Début novembre, YouTube avait été contraint, sous la pression des États-Unis et du Royaume-Uni, de partir à la chasse aux vidéos dans lesquelles l’imam yéménite né aux États-Unis, Anwar al-Awlaki, appelait au djihad. Selon le gouvernement britannique, les prêches en anglais de ce religieux proche d’Al-Qaïda aurait poussé une étudiante à tenter d’assassiner le député travailliste Stephen Timms, qui avait voté, en 2003, en faveur de l'intervention militaire en Irak. Il n'en fallait pas plus pour qu'Anthony Weiner, un des responsables new-yorkais du Parti démocrate, s'émeuve de ce qu’une entreprise américaine facilite le recrutement de terroristes…

Liberté d’expression

La décision de YouTube de permettre aux utilisateurs de traquer les vidéos faisant "la promotion du terrorisme" a été saluée par plusieurs responsables politiques aux États-Unis. Le sénateur indépendant Joe Lieberman l’a qualifiée de "bonne première étape pour éliminer la propagande terroriste des sites Internet les plus populaires". Reste que le parlementaire aurait préféré que YouTube fasse le tri lui-même sans s’en remettre à la vigilance des internautes.

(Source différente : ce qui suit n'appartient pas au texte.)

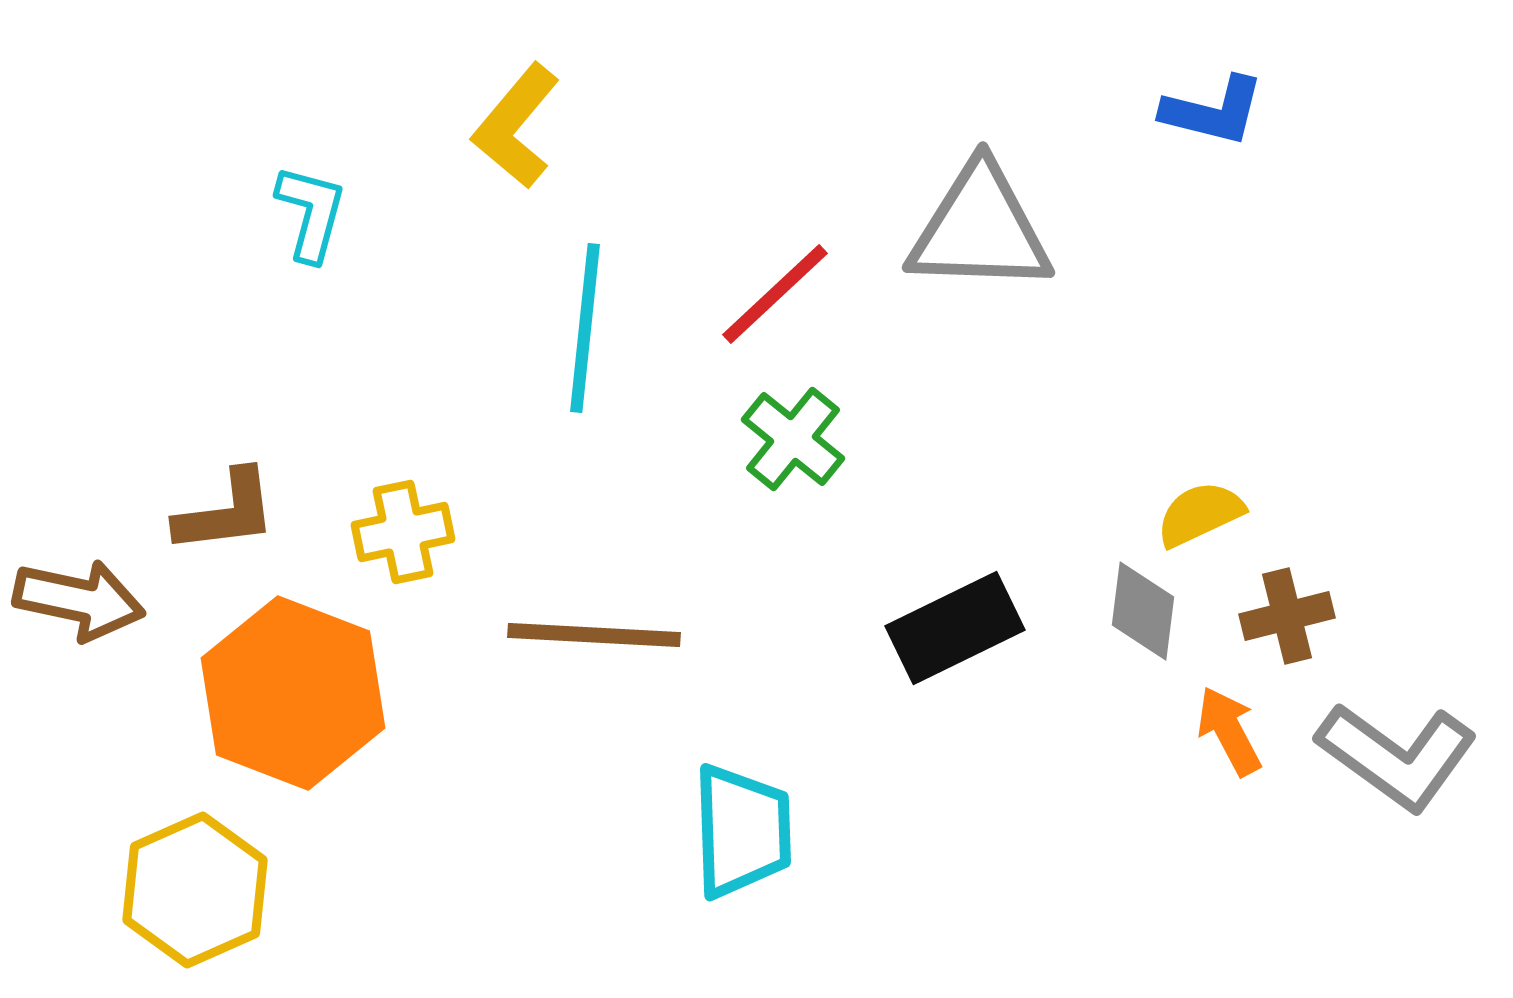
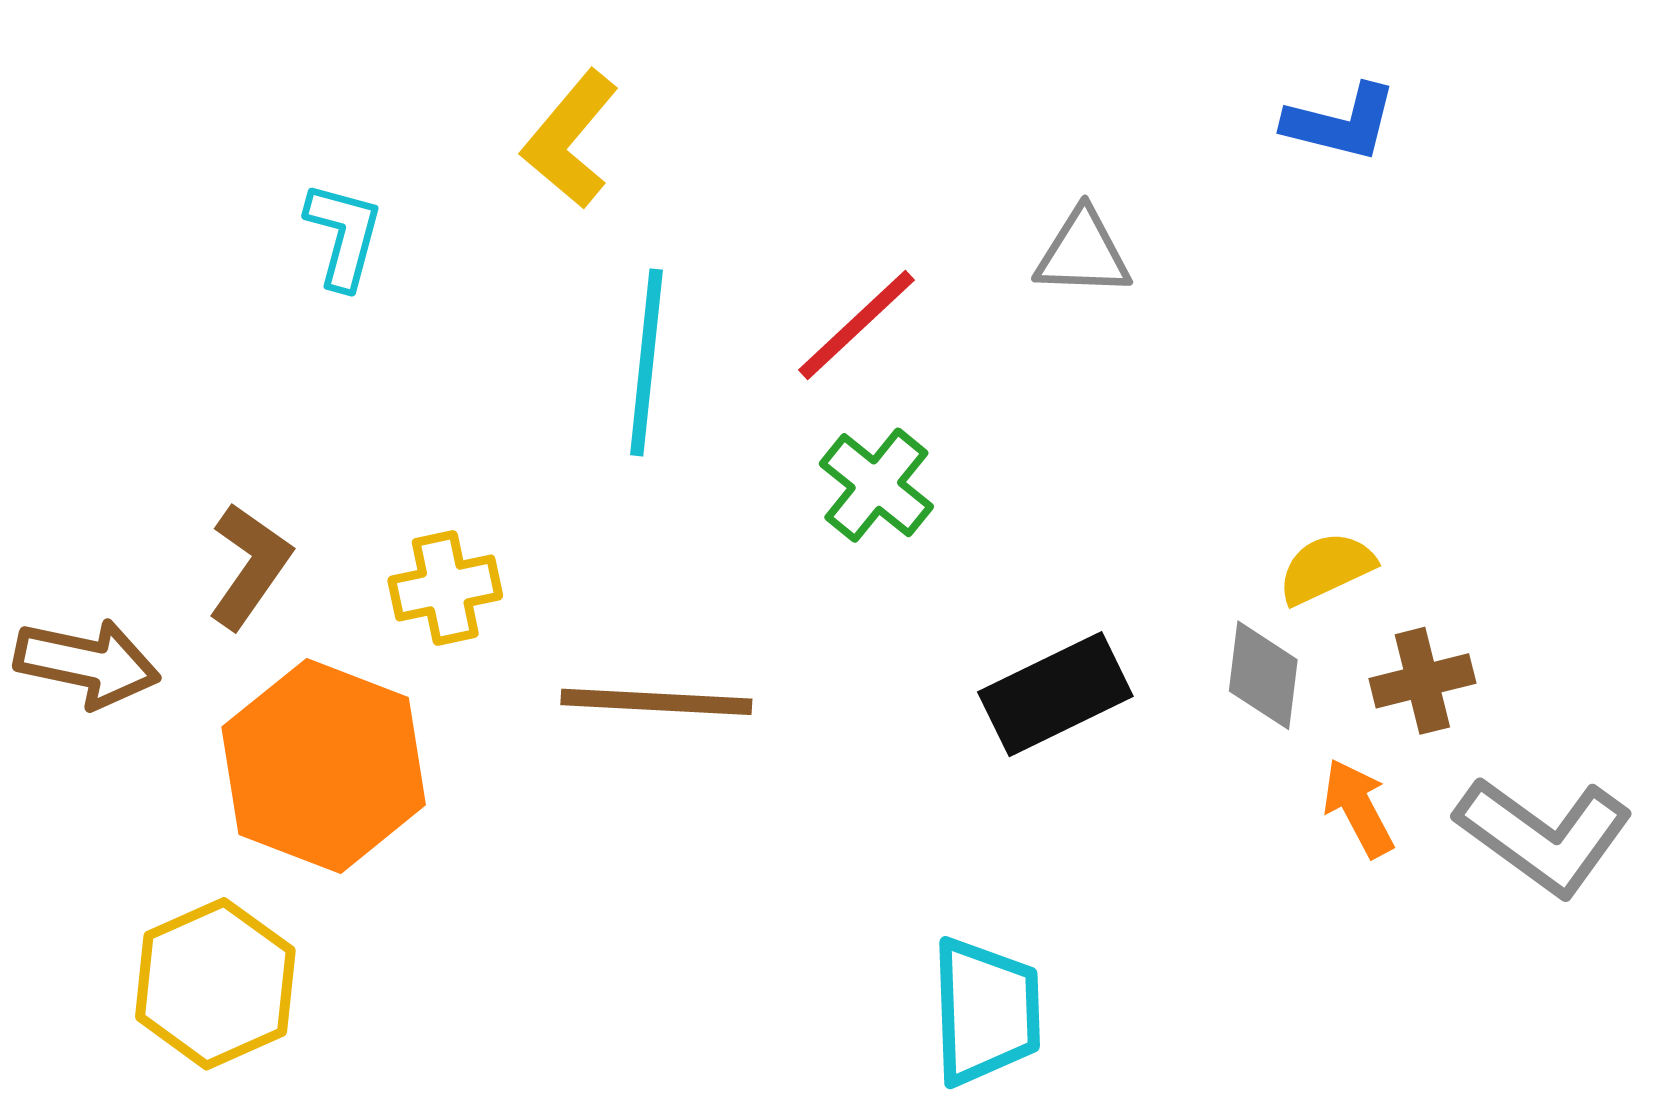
gray triangle: (980, 229) -> (1083, 253), size x0.6
brown L-shape: (226, 512) -> (250, 566), turned -48
cyan trapezoid: (742, 831) -> (986, 1011), moved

Une option toujours refusée par le site de partage de vidéos. Ses responsables, qui, au nom de la liberté d'expression, ont longtemps hésité à franchir le pas, estiment qu’il n’est pas possible de prévisualiser les "24 heures de vidéos qui sont mises en ligne toutes les minutes".

Si la sexualité ou la cruauté envers des animaux peuvent en effet être objectivement identifiées à l’écran, la "promotion du terrorisme" reste un concept plus subjectif. "C’est une catégorie discutable car elle peut faire l’objet d’interprétation plus ou moins large", a estimé dans un entretien accordé dimanche au Los Angeles Times le professeur de droit américain Jeffrey Rosen.